━━━━━ Records for processing ━━━━━

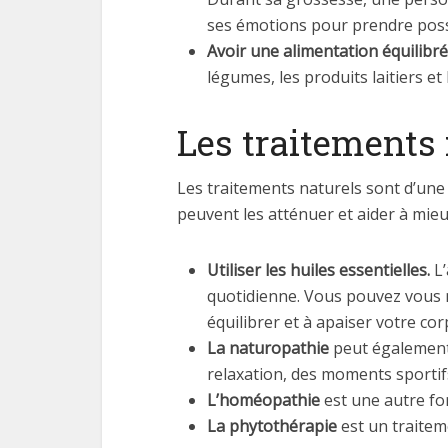
ses émotions pour prendre posse
Avoir une alimentation équilibr
légumes, les produits laitiers et 
Les traitements 
Les traitements naturels sont d’une 
peuvent les atténuer et aider à mieux
Utiliser les huiles essentielles.
L’
quotidienne. Vous pouvez vous m
équilibrer et à apaiser votre corp
La naturopathie
peut également 
relaxation, des moments sportif
L’homéopathie
est une autre fo
La phytothérapie
est un traitem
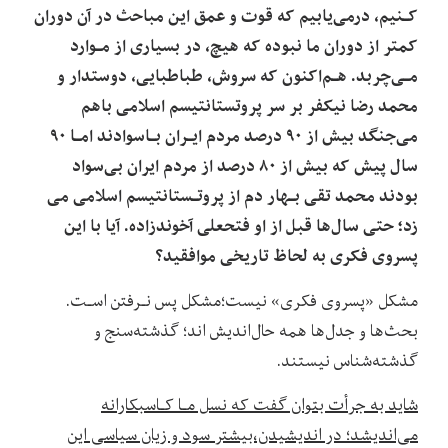
کـنیم، درمی‌یابیم‌ که قوت و عمق این مباحث در آن دوران
کمتر از دوران ما نبوده‌ که‌ هیچ، در‌ بسیاری از مـوارد
مـی‌چربد. هـم‌اکنون که سروش، طباطبایی، دوستدار و
محمد رضا نیکفر بر سر پروتستانتیسم‌ اسلامی‌ باهم
می‌جنگد بیش از ۹۰ درصد مردم ایـران بـاسوادند امـا ۹۰
سال پیش‌ که‌ بیش‌ از ۸۰ درصد از مردم ایران بی‌سواد
بودند محمد تقی بـهار دم از پروتـستانتیسم‌ اسلامی‌ می
زد؛ حتی سال‌ها قبل از او فتحعلی آخوندزاده. آیا با این
پسروی فکری به لحاظ‌ تاریخی‌ موافقید؟
مشکل «پسروی فکری» نیست؛مشکل پس نـرفتن اسـت.
بحث‌ها و جدل‌ها همه حال‌اندیش اند؛ گذشته‌سنج و
گذشته‌شناس نیستند.
شاید به جرأت بتوان‌ گفت‌ که نسل مـا کـاسبکارانه
می‌اندیشد؛ در اندیشیدن،بیشتر سود و زیان سیاسی این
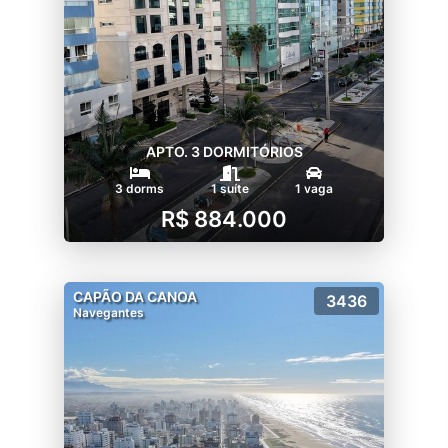
APTO. 3 DORMITÓRIOS
3 dorms
1 suíte
1 vaga
R$ 884.000
CAPÃO DA CANOA
3436
Navegantes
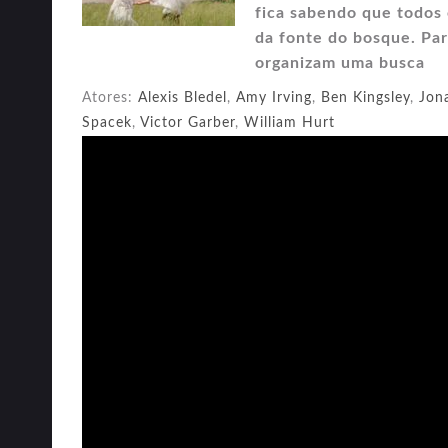
fica sabendo que todos
da fonte do bosque. Pa
organizam uma busca
Atores:
Alexis Bledel
,
Amy Irving
,
Ben Kingsley
,
Jon
Spacek
,
Victor Garber
,
William Hurt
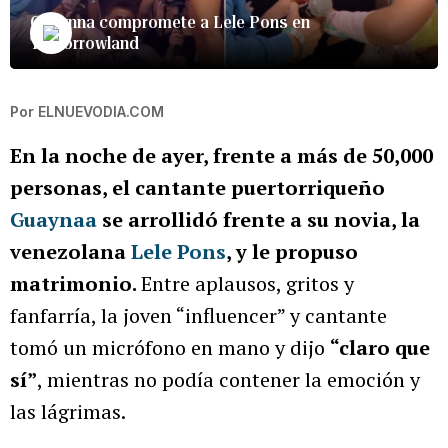
Guaynna compromete a Lele Pons en
Tomorrowland
Por
ELNUEVODIA.COM
En la noche de ayer, frente a más de 50,000
personas, el cantante puertorriqueño
Guaynaa
se arrollidó frente a su novia, la
venezolana
Lele Pons
, y le propuso
matrimonio.
Entre aplausos, gritos y
fanfarría, la joven “influencer” y cantante
tomó un micrófono en mano y dijo
“claro que
sí”
, mientras no podía contener la emoción y
las lágrimas.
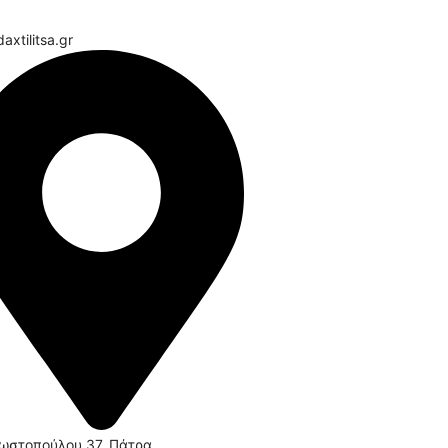
axtilitsa.gr
ωστοπούλου 37, Πάτρα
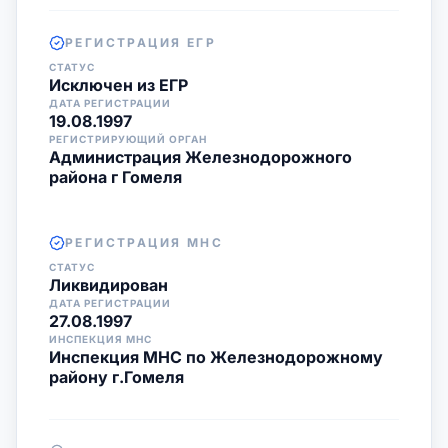
РЕГИСТРАЦИЯ ЕГР
СТАТУС
Исключен из ЕГР
ДАТА РЕГИСТРАЦИИ
19.08.1997
РЕГИСТРИРУЮЩИЙ ОРГАН
Администрация Железнодорожного
района г Гомеля
РЕГИСТРАЦИЯ МНС
СТАТУС
Ликвидирован
ДАТА РЕГИСТРАЦИИ
27.08.1997
ИНСПЕКЦИЯ МНС
Инспекция МНС по Железнодорожному
району г.Гомеля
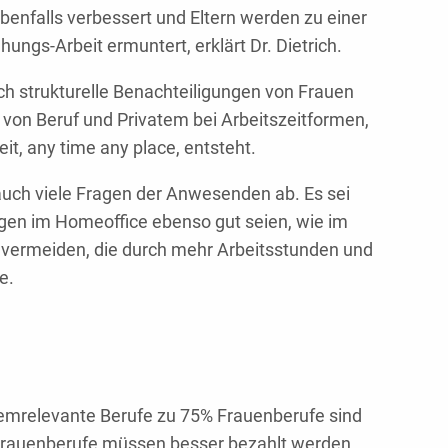
benfalls verbessert und Eltern werden zu einer
hungs-Arbeit ermuntert, erklärt Dr. Dietrich.
h strukturelle Benachteiligungen von Frauen
 von Beruf und Privatem bei Arbeitszeitformen,
it, any time any place, entsteht.
auch viele Fragen der Anwesenden ab. Es sei
ungen im Homeoffice ebenso gut seien, wie im
 vermeiden, die durch mehr Arbeitsstunden und
e.
ystemrelevante Berufe zu 75% Frauenberufe sind
. Frauenberufe müssen besser bezahlt werden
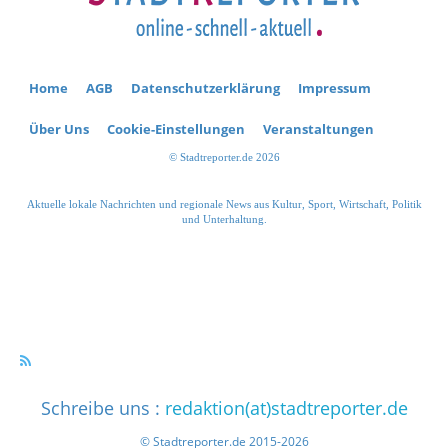
Home
AGB
Datenschutzerklärung
Impressum
Über Uns
Cookie-Einstellungen
Veranstaltungen
© Stadtreporter.de 2026
Aktuelle lokale Nachrichten und regionale News aus Kultur, Sport, Wirtschaft, Politik
und Unterhaltung.
Schreibe uns :
redaktion(at)stadtreporter.de
© Stadtreporter.de 2015-2026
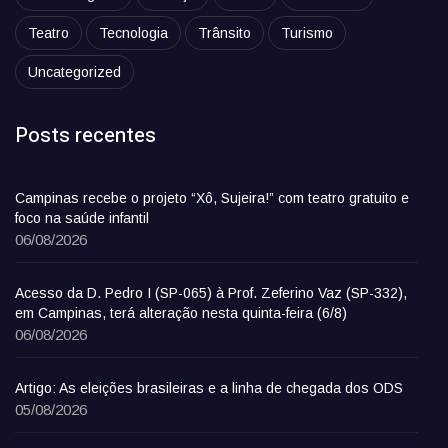
Teatro
Tecnologia
Trânsito
Turismo
Uncategorized
Posts recentes
Campinas recebe o projeto “Xô, Sujeira!” com teatro gratuito e
foco na saúde infantil
06/08/2026
Acesso da D. Pedro I (SP-065) à Prof. Zeferino Vaz (SP-332),
em Campinas, terá alteração nesta quinta-feira (6/8)
06/08/2026
Artigo: As eleições brasileiras e a linha de chegada dos ODS
05/08/2026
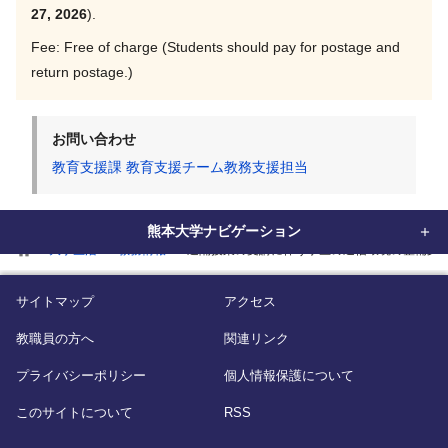
27, 2026
).
Fee: Free of charge (Students should pay for postage and
return postage.)
お問い合わせ
教育支援課 教育支援チーム教務支援担当
熊本大学ナビゲーション
home
大学生活
教務情報
遠隔授業の受講に伴う学生の通信環境の整備支
サイトマップ
アクセス
教職員の方へ
関連リンク
プライバシーポリシー
個人情報保護について
このサイトについて
RSS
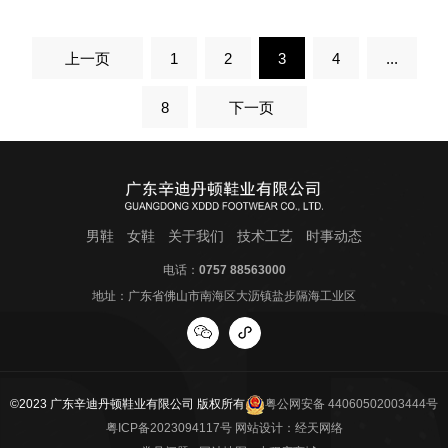
上一页
1
2
3
4
...
8
下一页
男鞋
女鞋
关于我们
技术工艺
时事动态
电话：
0757 88563000
地址：广东省佛山市南海区大沥镇盐步隔海工业区
©2023 广东辛迪丹顿鞋业有限公司 版权所有
粤公网安备 44060502003444号
粤ICP备2023094117号
网站设计：
经天网络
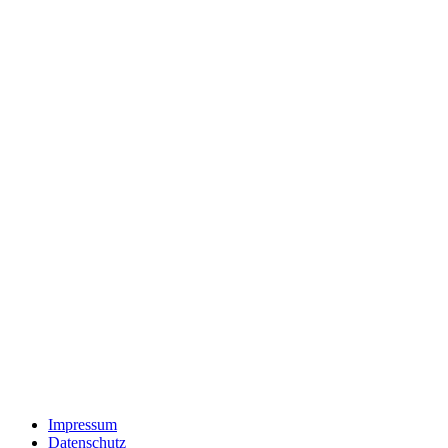
Impressum
Datenschutz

━━━━━

Directions for this task:
Please write out only the material above, exactly, from its first line through the line that contains "La naturopathie", and include no pictures.

Output for this exercise:
ses émotions pour prendre posse
Avoir une alimentation équilibr
légumes, les produits laitiers et 
Les traitements 
Les traitements naturels sont d’une 
peuvent les atténuer et aider à mieux
Utiliser les huiles essentielles.
L’
quotidienne. Vous pouvez vous m
équilibrer et à apaiser votre corp
La naturopathie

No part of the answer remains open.